My fuzzy brain jump starts and the milk spills on the floor. "Toshali, what's the matter, cant you keep it down?"

"Mamma, Bond just dropped my tooth brush in the toilet!"

"Fine, great, well worse things have happened!!" I manage to say, as I mop the floor. The coffee seems to be working its magic on me at last. My dehydrated hands move from one lunch box to another as I remember the preferences, one dianosaur pack, one high school musical. And just as I zip up, Bond screams like a banshee and runs wild at me... the reason...nothing..its what he felt like doing! Running and screaming towards me like the sky had fallen down on him. As I turn around with a hand to my thumping chest, I see Toshali brooding over the turkey sandwich in her high school musical box. "You promised me some sweets this time!" Well I have a list of reasons that I can churn out to her against sweets in the tiffin.. but please dear God not this hour of the day! Why cant they remember that I was an actual person before I became a momma to them!

Then of course they hear my husband's footsteps. Like two soldiers they queue up. Bond even straigtens his hair and smiles at me. They don't suck the enegy out of him, because he doesnt feel the guilt over his behaviour with them. That's quite a thought early in the day. Yeah, I think I know what drains me most.
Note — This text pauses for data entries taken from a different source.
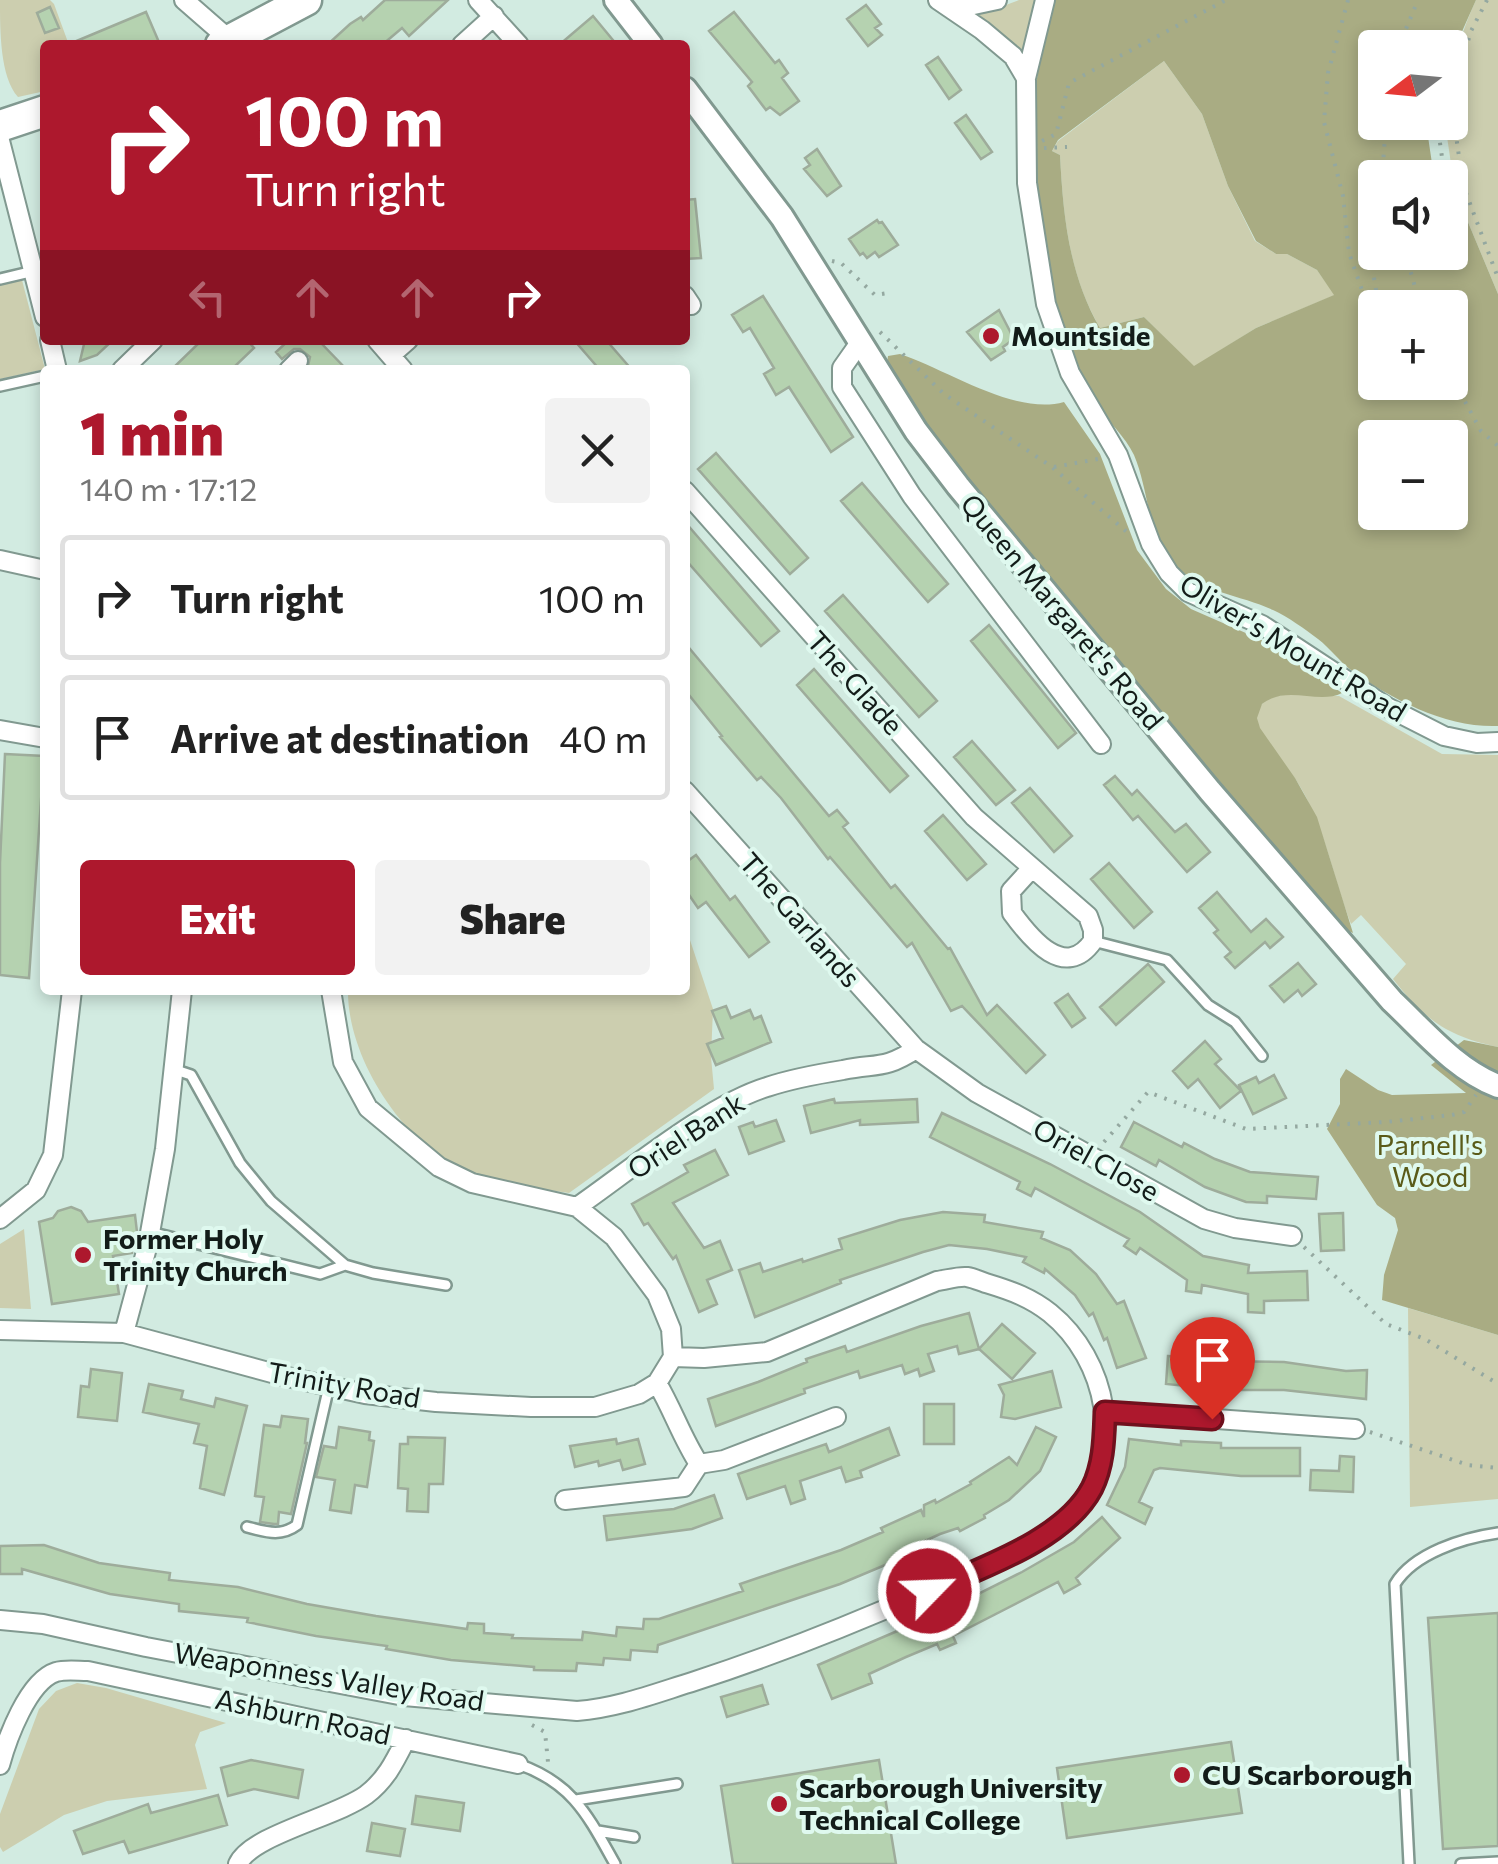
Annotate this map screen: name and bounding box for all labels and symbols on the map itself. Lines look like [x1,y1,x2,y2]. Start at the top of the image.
north arrow [1358,30,1468,140]
place label: Mountside [1011,318,1151,352]
marker: Mountside [980,325,1002,347]
street label: Queen Margaret's Road [954,487,1171,736]
street label: Oliver's Mount Road [1174,566,1413,728]
street label: The Glade [801,624,911,741]
street label: The Garlands [733,845,868,994]
street label: Oriel Bank [621,1085,750,1185]
street label: Oriel Close [1028,1111,1165,1208]
park label: Parnell's Wood [1377,1127,1483,1193]
place label: Former Holy Trinity Church [103,1221,287,1287]
marker: Former Holy Trinity Church [72,1244,94,1266]
pin [1170,1317,1255,1420]
street label: Trinity Road [265,1354,423,1414]
position arrow [877,1539,981,1643]
street label: Weaponness Valley Road [172,1635,487,1717]
street label: Ashburn Road [212,1681,394,1751]
place label: CU Scarborough [1202,1757,1412,1791]
marker: CU Scarborough [1171,1764,1193,1786]
place label: Scarborough University Technical College [799,1770,1103,1836]
marker: Scarborough University Technical College [768,1793,790,1815]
Its not the kids running and screaming, Its my reactions to that, and the guilt I have over those reactions.. Hmmm!! The coffee is an exemplary invention!

So what is the point of this 'mommy guilt'? Why dont I accept that I am human and a single entity with one brain and just a pair of hands. Why cant I accept that I cannot do more than maybe three things at a time? I take a breath and run through the daily mental check list. Homework, folders, library books, field trip permission slip, water bottle, tiffin boxes, napkins. ALL THERE!!

Thats another day just beginning... I smile at the new found philosophy.. I dont need to be guilty for being the way I am. I am going to ponder over it some more and enjoy my coffee.